Obviously, this contaminant "transfer" through the alimentary chain may be consistently enhanced by micro/nanoplastics, following their acquirement on behalf of Cetaceans through ingestion of (plastic debris harbouring) prey. It has been additionally suggested that micro/nanoplastics could serve as "attractors and concentrators" also for infectious agents like Toxoplasma gondii, a protozoan pathogen of concern for free-ranging dolphins and whales (5). It is currently unknown, in fact, how "pelagic" or "offshore" cetacean species may acquire T. gondii infection, given the "dilution effect" plausibly exerted by the sea water towards this parasite (as well as, most likely, towards other protozoan and non-protozoan agents).
Coming back to SARS-CoV-2, is it biologically plausible that the "scenario" depicted above for T. gondii could also apply to the "new" human beta-coronavirus, which has now caused more than 1 million deaths worldwide? When viewed from a "biological plausibility standpoint", coupled with an appropriate use of the "principle of precaution" and of the "One Health concept", my answer would be "yes, it is". My "affirmative" reply to such a relevant issue results from the (presumably) "large scale contamination" of marine (and terrestrial) ecosystems (not equally across the Planet, most likely) on behalf of "not adequately disposed face masks", an unknown number/percentage of which could also harbour SARS-CoV-2 (which could be subsequently "attracted and concentrated" by micro/nanoplastics).
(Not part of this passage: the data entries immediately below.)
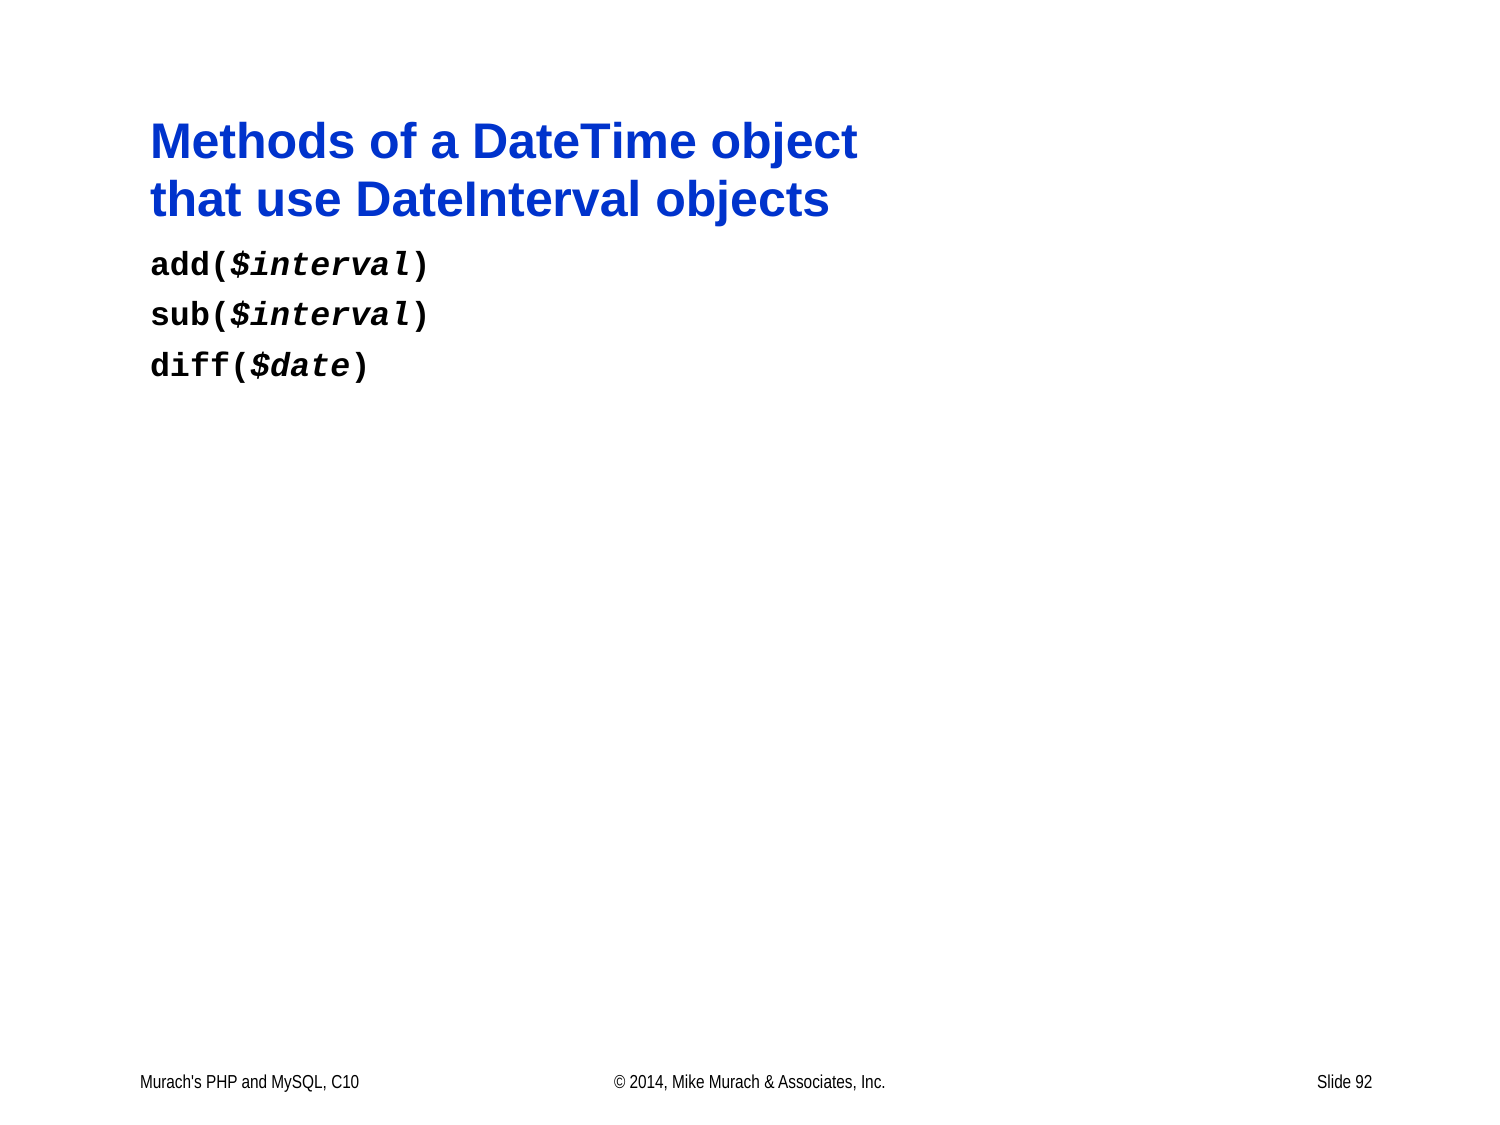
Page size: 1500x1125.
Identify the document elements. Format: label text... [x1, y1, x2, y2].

footer © 2014, Mike Murach & Associates, Inc. [474, 1025, 1025, 1100]
slide_number Murach's PHP and MySQL, C10 [125, 1025, 450, 1100]
slide_number Slide 92 [1074, 1025, 1388, 1100]
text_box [149, 112, 1320, 241]
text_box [149, 247, 1352, 526]
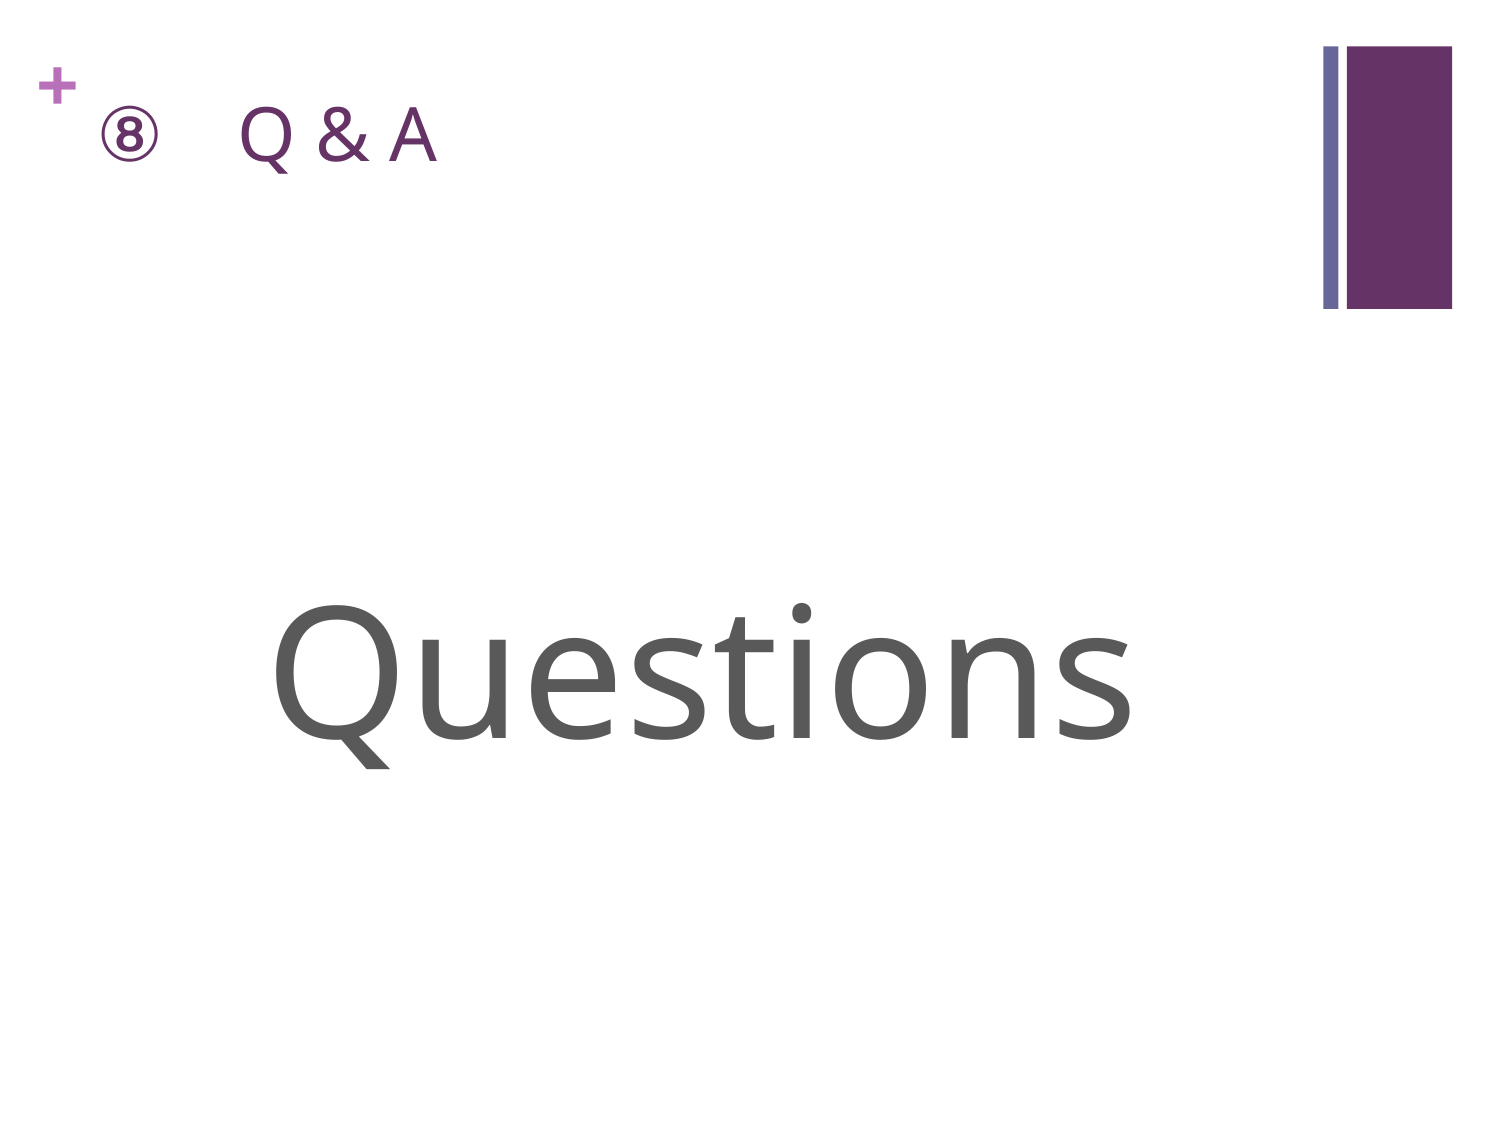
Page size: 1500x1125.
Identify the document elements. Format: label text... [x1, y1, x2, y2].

list Questions [81, 324, 1322, 1005]
title Q & A [81, 79, 1322, 263]
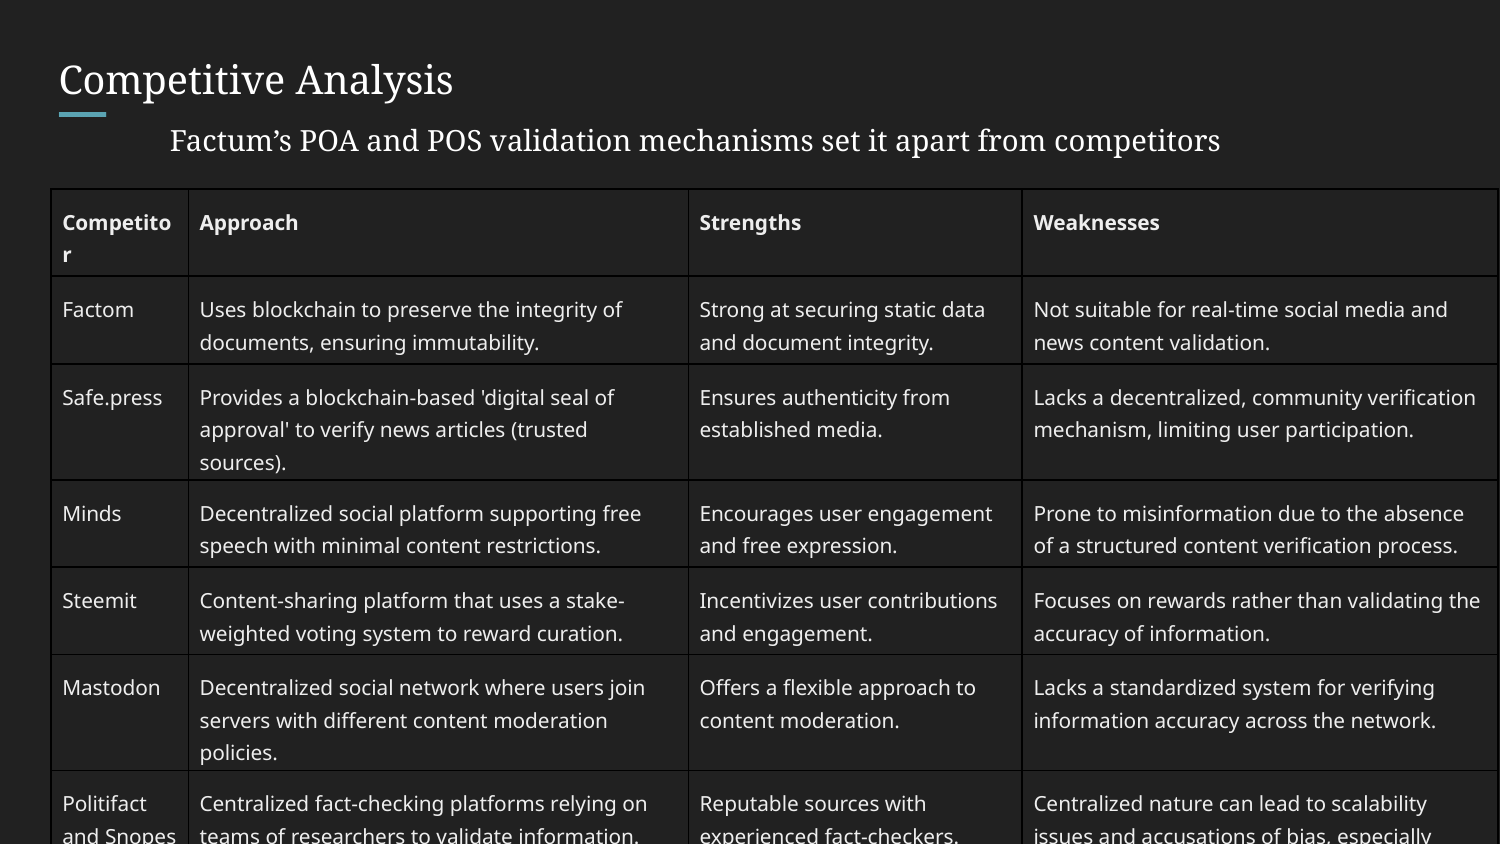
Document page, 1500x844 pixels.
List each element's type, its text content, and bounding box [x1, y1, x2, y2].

table_header Competitor [52, 190, 188, 275]
table_cell Provides a blockchain-based 'digital seal of approval' to verify news articles (trusted sources). [189, 365, 688, 479]
table_header Approach [189, 190, 688, 275]
table_cell Not suitable for real-time social media and news content validation. [1023, 277, 1497, 363]
table_cell Strong at securing static data and document integrity. [689, 277, 1021, 363]
picture [58, 111, 107, 118]
table_header Weaknesses [1023, 190, 1497, 275]
table_cell Safe.press [52, 365, 188, 479]
text_box Factum’s POA and POS validation mechanisms set it apart from competitors [158, 116, 1271, 163]
table_cell Minds [52, 481, 188, 566]
text_box Competitive Analysis [58, 49, 1500, 94]
table_cell Lacks a standardized system for verifying information accuracy across the network. [1023, 655, 1497, 770]
table_cell Centralized nature can lead to scalability issues and accusations of bias, especially during peak information periods. [1023, 771, 1497, 844]
table_cell Decentralized social network where users join servers with different content moderation policies. [189, 655, 688, 770]
table_cell Content-sharing platform that uses a stake-weighted voting system to reward curation. [189, 568, 688, 654]
table_cell Decentralized social platform supporting free speech with minimal content restrictions. [189, 481, 688, 566]
table_cell Politifact and Snopes [52, 771, 188, 844]
table_cell Steemit [52, 568, 188, 654]
table_cell Reputable sources with experienced fact-checkers. [689, 771, 1021, 844]
table_cell Encourages user engagement and free expression. [689, 481, 1021, 566]
table_header Strengths [689, 190, 1021, 275]
table_cell Uses blockchain to preserve the integrity of documents, ensuring immutability. [189, 277, 688, 363]
table_cell Centralized fact-checking platforms relying on teams of researchers to validate information. [189, 771, 688, 844]
table_cell Lacks a decentralized, community verification mechanism, limiting user participation. [1023, 365, 1497, 479]
table_cell Focuses on rewards rather than validating the accuracy of information. [1023, 568, 1497, 654]
table_cell Ensures authenticity from established media. [689, 365, 1021, 479]
table_cell Mastodon [52, 655, 188, 770]
table_cell Prone to misinformation due to the absence of a structured content verification process. [1023, 481, 1497, 566]
table_cell Offers a flexible approach to content moderation. [689, 655, 1021, 770]
table_cell Factom [52, 277, 188, 363]
table_cell Incentivizes user contributions and engagement. [689, 568, 1021, 654]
Furthermore, based upon the data of an interesting article recently published in PNAS, bottlenose dolphins (Tursiops truncatus) and grey whales (Echrichtius robustus) would rank among the mammalian species with the highest similarity/homology level of their ACE-2 SARS-CoV-2 viral receptor with the human one.
Of course, we don't know yet if "dolphins and whales" are truly susceptible to SARS-CoV-2 infection, with much more work being needed before we can conclude if this is or is not the case.
Nevertheless, as already recommended for SARS-CoV-2-susceptible "synanthropic" species (like cats and dogs), an "ad hoc" search for SARS-CoV-2 antibodies should be carried out also on "stranded" Cetaceans, in a similar manner to what is "routinely" done for a number of infectious pathogens of documented concern for the marine Cetofauna (such as Morbillivirus, Herpesvirus, Brucella ceti and the previously mentioned T. gondii).
1) Di Guardo G. (2020) - Journal of Comparative Pathology.
2) Di Guardo G. (2020) - Drug Target Review.
3) World Economic Forum Report (2016).
4) Di Guardo G., Mazzariol S. (2017) - Science.
5) Di Guardo G. (2020) - Protistology.